Great Games, Not-So-Great Market
Interplay Entertainment Corp., which is struggling to keep from being de-listed from the Nasdaq Exchange amid wretched stock performance and mounting losses, hopes to find a savior in its newly released “Messiah” and a host of titles slated for release in coming months.
The company is touting the attention it received at this year’s Electronic Entertainment Expo, which included “best-of” recognition from several gaming publications and Web sites.
Gamesweekly.com, one of the best-known gaming news sites on the Internet, named four Interplay titles to its top 10. The games included Interplay’s “Never Winter Nights,” “Baldur’s Gate II: Shadows of Amn,” “Sacrifice,” and “Giants: Citizen Kabuto.”
Gamefan.com named “Baldur’s Gate II” the best role-playing game and gave an honorable mention to “Giants: Citizen Kabuto.” SharkyExtreme.com, meanwhile, called Interplay’s lineup “unquestionably” one of the expo’s best, and IGN.com nominated “Never Winter Nights” as the best role-playing game.
Now, if only Interplay could get those reviews on stock-centered Web sites.
Don’t Call Them Low-Tech
When Juerg Krebser uses the term “fat pipe,” he’s not talking about high-speed Internet connections. He’s just talking about fat pipes. Literally.
The company he heads, George Fischer Piping Systems, has been recognized by chip giant Intel Corp. as a “preferred quality service” provider along with a dozen or so other suppliers that were heralded in a full-page Wall Street Journal ad. Intel said the award is designed to encourage excellence among suppliers deemed essential to its success.

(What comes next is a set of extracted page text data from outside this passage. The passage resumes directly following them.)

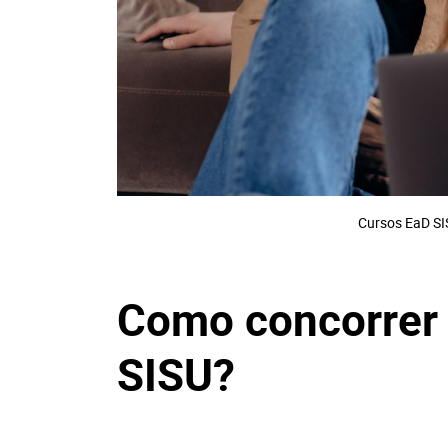
Cursos EaD SI
Como concorrer 
SISU?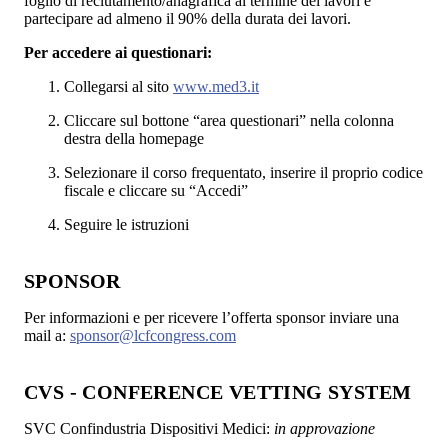
foglio di reclutamento/anagrafica al termine dei lavori e
partecipare ad almeno il 90% della durata dei lavori.
Per accedere ai questionari:
Collegarsi al sito
www.med3.it
Cliccare sul bottone “area questionari” nella colonna
destra della homepage
Selezionare il corso frequentato, inserire il proprio codice
fiscale e cliccare su “Accedi”
Seguire le istruzioni
SPONSOR
Per informazioni e per ricevere l’offerta sponsor inviare una
mail a:
sponsor@lcfcongress.com
CVS - CONFERENCE VETTING SYSTEM
SVC Confindustria Dispositivi Medici:
in approvazione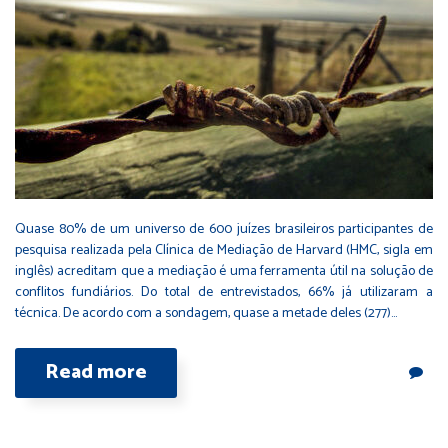
Quase 80% de um universo de 600 juízes brasileiros participantes de
pesquisa realizada pela Clínica de Mediação de Harvard (HMC, sigla em
inglês) acreditam que a mediação é uma ferramenta útil na solução de
conflitos fundiários. Do total de entrevistados, 66% já utilizaram a
técnica. De acordo com a sondagem, quase a metade deles (277)…
Read more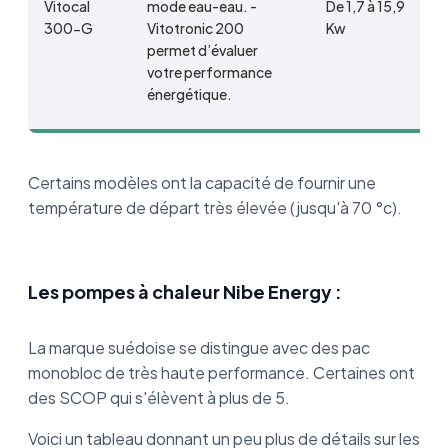
Vitocal
mode eau-eau. -
De 1,7 à 15,9
D
300-G
Vitotronic 200
Kw
à
permet d’évaluer
votre performance
énergétique.
Certains modèles ont la capacité de fournir une
température de départ très élevée (jusqu'à 70 °c).
Les pompes à chaleur Nibe Energy :
La marque suédoise se distingue avec des pac
monobloc de très haute performance. Certaines ont
des SCOP qui s'élèvent à plus de 5.
Voici un tableau donnant un peu plus de détails sur les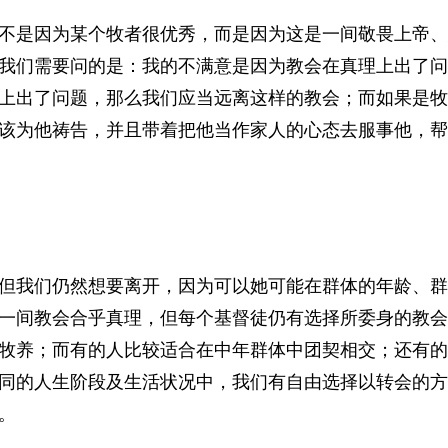
不是因为某个牧者很优秀，而是因为这是一间敬畏上帝、
我们需要问的是：我的不满意是因为教会在真理上出了问
上出了问题，那么我们应当远离这样的教会；而如果是牧
该为他祷告，并且带着把他当作家人的心态去服事他，帮
但我们仍然想要离开，因为可以她可能在群体的年龄、群
一间教会合乎真理，但每个基督徒仍有选择所委身的教会
牧养；而有的人比较适合在中年群体中团契相交；还有的
同的人生阶段及生活状况中，我们有自由选择以转会的方
。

George Fischer installs the ultra-high-purity piping Intel uses in its precise manufacturing processes, which can be affected by even the slightest imperfections. The privately held OC company provides piping, automated valves, instrumentation and pipe joining technology.
Bits:
FSbuy.com, an Anaheim company that automates the process of buying supplies for restaurants, is teaming up with Vitria Technology Inc. to expand FSbuy’s online auctions and “request for proposals” system globally … Datum Inc., Irvine, has introduced its X72 rubidium oscillator, which is being touted by company officials as a “low cost, high-accuracy, lower power, long-life and miniaturized, extended temperature range” precision oscillator. In short, the device is used for precise time measurements essential for a variety of telecommunications networks, especially wireless. For more: www.datum.com.